As museums increasingly present the work of artists who deal explicitly with race and politics, clear boundaries and specialised training are paramount, says Porchia Moore, a museum studies professor at the University of Florida. Otherwise, “you have people taking children to look at a piece of artwork that has extreme racial implications, but they choose not to talk about race, or are uncomfortable talking about race”, she says. “They might avoid the work altogether, avoid questions about race or have no understanding of the historical context. That becomes an issue for the museum.”
Private museums like the Broad in Los Angeles and Glenstone in Maryland—with more financial resources than public institutions—have chosen to forego volunteer docents altogether. Glenstone pays its 50 guides (who range in age from early 20s to mid-80s) more than $20 per hour. Their focus is on engaging the visitor in meaningful conversation rather than delivering talking points. “It’s important for guides to have humility, to feel that they can learn from the visitor,” says Michelle Clair, Glenstone’s senior manager of visitor experience. “You also have to be a people person.

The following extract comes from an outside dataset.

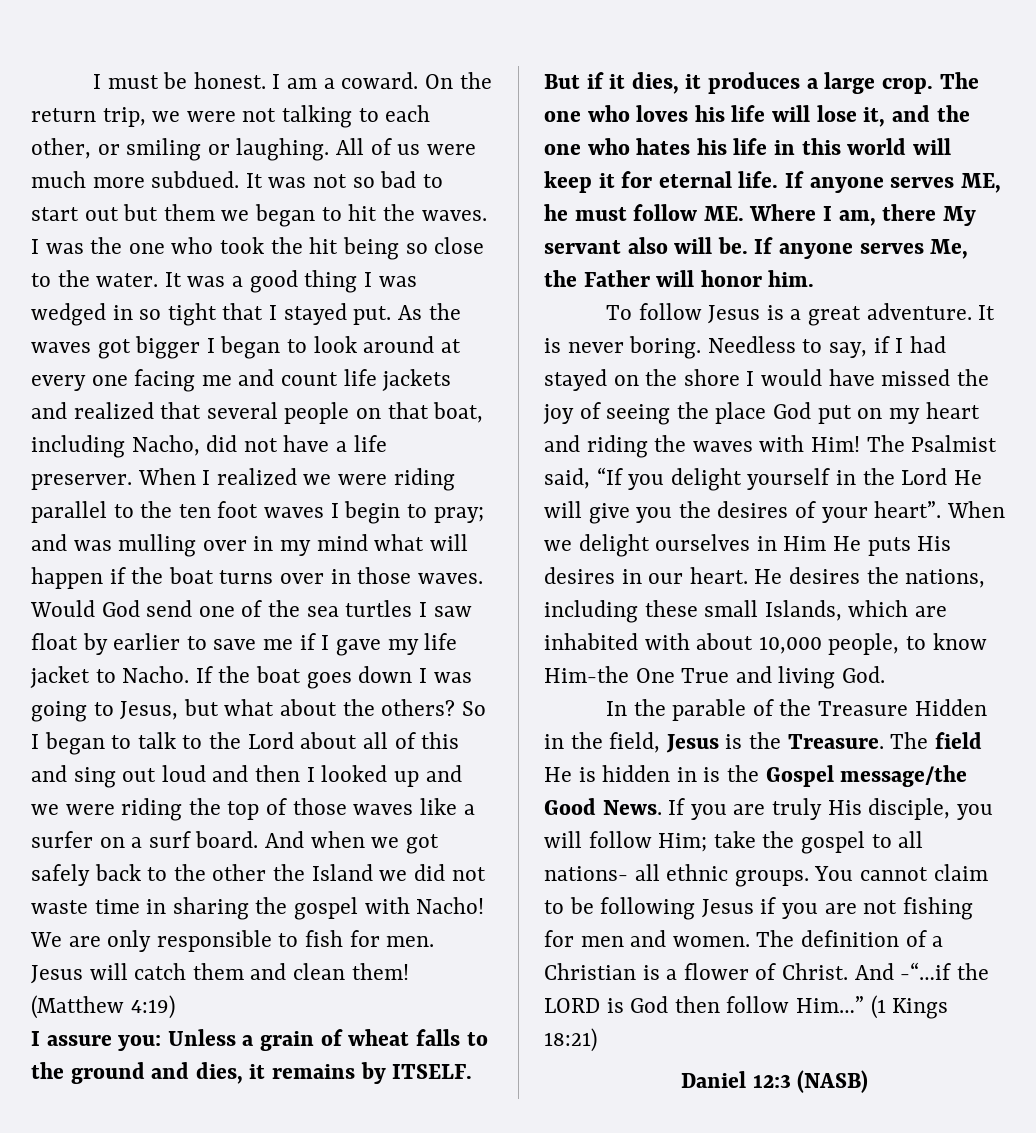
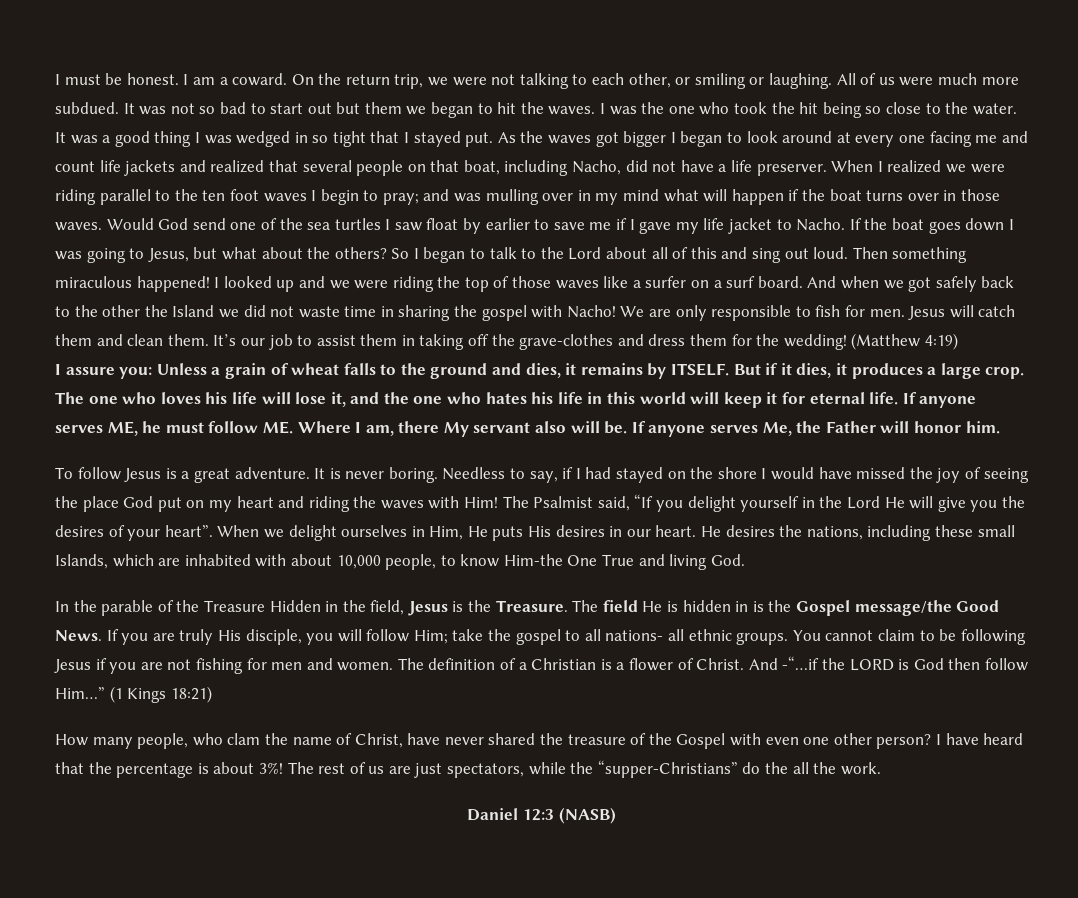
[161,765,301,782] loud and then -> [813,247,968,263] [55,276,210,292] loud. Then something miraculous happened!
[351,963,409,980] them! -> [167,334,847,350] them. It’s our job to assist them in taking off the grave-clothes and dress them for the wedding!
[783,536,827,551] Him -> [429,526,464,540] Him,
(597, 1040) none -> [55,733,1024,749] [55,760,881,778] // How many people, who clam the name of Christ, have never shared the treasure of the Gospel with even one other person? I have heard that the percentage is about 3%! The rest of us are just spectators, while the “supper-Christians” do the all the work.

It helps when someone has been a server or worked the customer-service desk at an airport.”
It is unclear if docents will have a place in the museums of the future. Running parallel to the debate about how best to greet visitors is one about how museums treat and compensate their workers as more employees unionise. Twenty years from now, reliance on unpaid labour of any kind may seem backwards and antiquated. But, for the time being, FAMSF’s Pressley is confident that plenty of committed docents will survive, and even thrive, amid the industry’s overhaul. “Docents are lifelong learners,” she says. “So if you are able to phrase it as, ‘This is the newest, most interesting and exciting chapter of art history,’ they are on board. Docents don’t want to be telling old stories when there are new stories to tell.”